### Exercise data ###

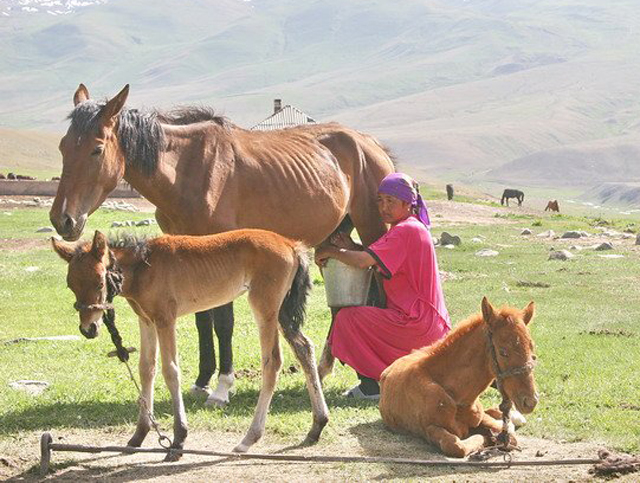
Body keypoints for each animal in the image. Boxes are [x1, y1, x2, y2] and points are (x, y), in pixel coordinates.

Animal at [48, 84, 396, 408]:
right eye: (62, 147)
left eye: (96, 149)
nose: (63, 219)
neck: (187, 171)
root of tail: (371, 144)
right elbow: (203, 319)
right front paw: (202, 381)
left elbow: (223, 321)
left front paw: (222, 386)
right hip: (334, 238)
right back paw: (325, 369)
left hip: (371, 229)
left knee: (378, 292)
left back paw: (369, 382)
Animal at [52, 231, 328, 458]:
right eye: (70, 284)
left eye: (100, 282)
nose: (88, 329)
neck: (144, 266)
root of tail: (292, 245)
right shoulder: (146, 320)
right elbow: (146, 368)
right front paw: (138, 435)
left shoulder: (165, 319)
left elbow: (170, 371)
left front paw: (178, 439)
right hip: (281, 311)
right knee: (304, 348)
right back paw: (317, 426)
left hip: (265, 307)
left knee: (273, 362)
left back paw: (248, 439)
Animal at [378, 296, 536, 460]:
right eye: (503, 352)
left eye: (532, 350)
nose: (530, 402)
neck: (457, 396)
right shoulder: (429, 429)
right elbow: (456, 446)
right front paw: (487, 439)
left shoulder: (481, 418)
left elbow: (510, 437)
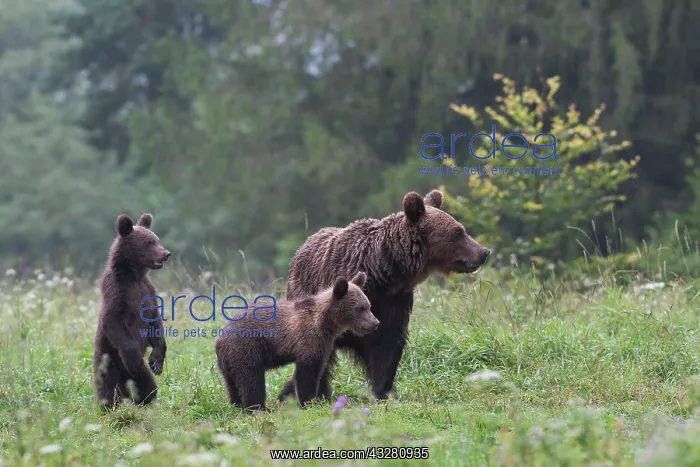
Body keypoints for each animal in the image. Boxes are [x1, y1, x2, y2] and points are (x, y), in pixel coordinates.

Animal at [93, 213, 172, 411]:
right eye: (149, 242)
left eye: (157, 239)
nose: (166, 254)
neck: (133, 275)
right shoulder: (117, 292)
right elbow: (113, 320)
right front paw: (135, 358)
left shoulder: (148, 291)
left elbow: (155, 323)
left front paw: (156, 362)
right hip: (108, 360)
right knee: (109, 388)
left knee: (146, 385)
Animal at [214, 271, 378, 411]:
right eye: (360, 308)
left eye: (368, 306)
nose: (375, 323)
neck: (326, 323)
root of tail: (220, 338)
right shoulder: (309, 339)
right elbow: (308, 372)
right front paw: (308, 401)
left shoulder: (325, 343)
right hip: (247, 348)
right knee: (251, 380)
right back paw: (258, 408)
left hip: (228, 362)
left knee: (232, 384)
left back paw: (237, 404)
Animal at [277, 189, 490, 402]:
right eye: (458, 232)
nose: (484, 251)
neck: (382, 273)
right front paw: (314, 394)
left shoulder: (394, 302)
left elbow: (387, 347)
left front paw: (384, 392)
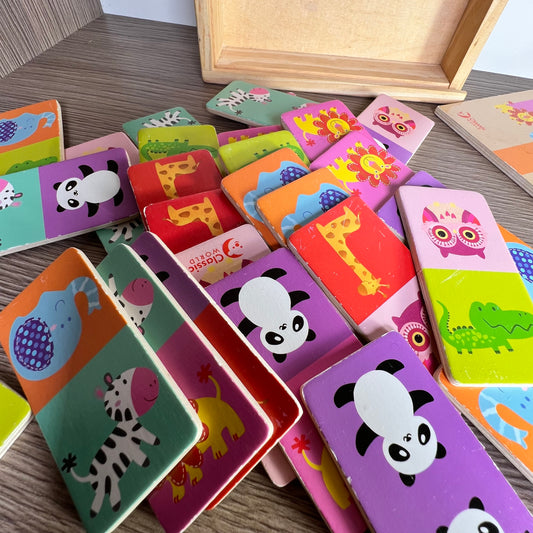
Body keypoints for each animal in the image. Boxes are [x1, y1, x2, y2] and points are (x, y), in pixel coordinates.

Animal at [62, 367, 160, 517]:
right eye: (124, 382)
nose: (153, 381)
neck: (126, 423)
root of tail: (90, 476)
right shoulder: (131, 441)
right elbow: (143, 447)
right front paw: (150, 455)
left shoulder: (135, 437)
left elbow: (144, 445)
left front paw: (152, 448)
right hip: (105, 482)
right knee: (102, 497)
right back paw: (98, 512)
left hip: (110, 482)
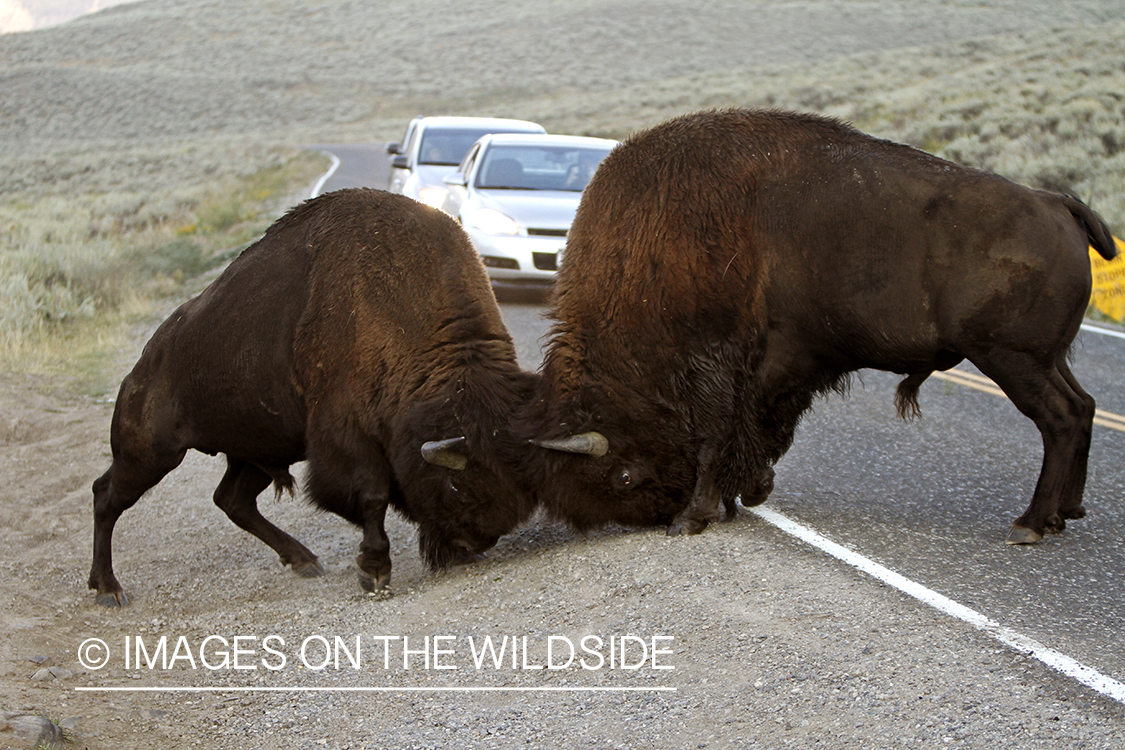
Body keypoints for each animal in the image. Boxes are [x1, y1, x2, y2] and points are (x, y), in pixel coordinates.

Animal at [87, 188, 535, 611]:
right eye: (457, 485)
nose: (472, 545)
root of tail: (145, 362)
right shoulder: (344, 436)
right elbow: (371, 495)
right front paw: (374, 573)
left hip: (258, 450)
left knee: (232, 500)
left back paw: (304, 560)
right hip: (150, 455)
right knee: (106, 495)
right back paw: (108, 589)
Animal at [517, 108, 1116, 546]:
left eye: (621, 475)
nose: (655, 516)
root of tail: (1056, 203)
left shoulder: (722, 367)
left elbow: (720, 435)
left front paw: (696, 516)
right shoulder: (783, 367)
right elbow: (756, 431)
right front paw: (744, 494)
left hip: (1011, 357)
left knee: (1060, 419)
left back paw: (1030, 525)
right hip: (1047, 357)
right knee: (1084, 406)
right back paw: (1067, 512)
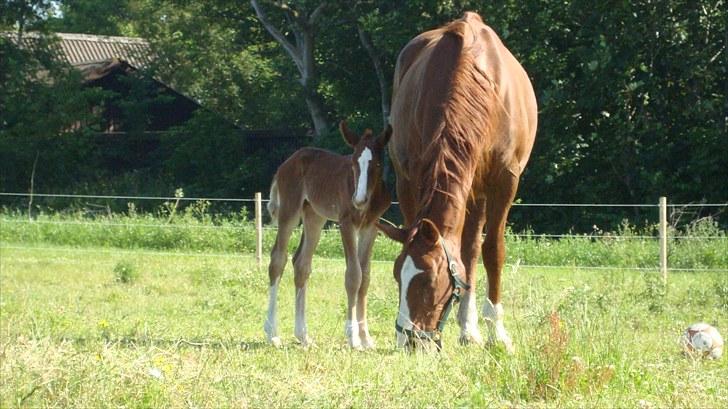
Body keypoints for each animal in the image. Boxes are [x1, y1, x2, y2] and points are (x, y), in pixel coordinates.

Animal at [264, 120, 392, 348]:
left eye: (377, 164)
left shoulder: (371, 227)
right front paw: (353, 338)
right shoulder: (346, 222)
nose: (358, 200)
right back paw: (272, 334)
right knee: (278, 260)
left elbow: (365, 277)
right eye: (353, 163)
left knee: (301, 264)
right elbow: (354, 275)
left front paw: (366, 337)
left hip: (314, 216)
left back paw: (303, 335)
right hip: (290, 211)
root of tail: (285, 164)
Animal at [378, 12, 536, 350]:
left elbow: (493, 251)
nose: (410, 341)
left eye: (429, 281)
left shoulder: (505, 180)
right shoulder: (411, 177)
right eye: (397, 275)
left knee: (473, 250)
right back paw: (468, 328)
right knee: (468, 250)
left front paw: (497, 333)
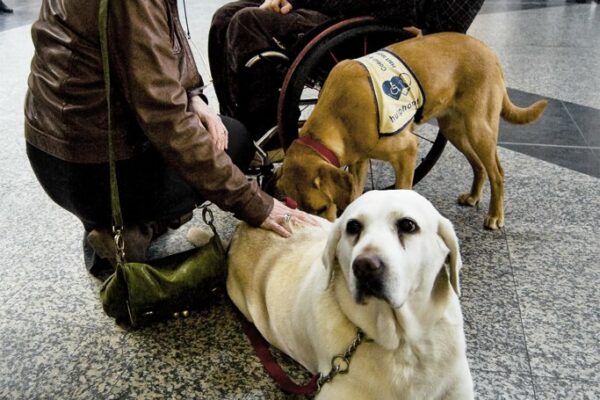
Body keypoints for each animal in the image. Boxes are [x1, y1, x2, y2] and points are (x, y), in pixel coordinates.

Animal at [278, 32, 548, 230]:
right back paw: (473, 196)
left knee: (498, 173)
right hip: (454, 130)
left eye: (321, 209)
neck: (338, 115)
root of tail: (490, 51)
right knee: (479, 165)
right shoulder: (359, 162)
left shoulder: (407, 150)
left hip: (479, 128)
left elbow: (403, 192)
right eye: (298, 208)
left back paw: (495, 215)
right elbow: (355, 194)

###

* Activity: Among the lines above, the ones holding the word "nose" must be counted; only that count is to be given.

* Answer to this problem: 11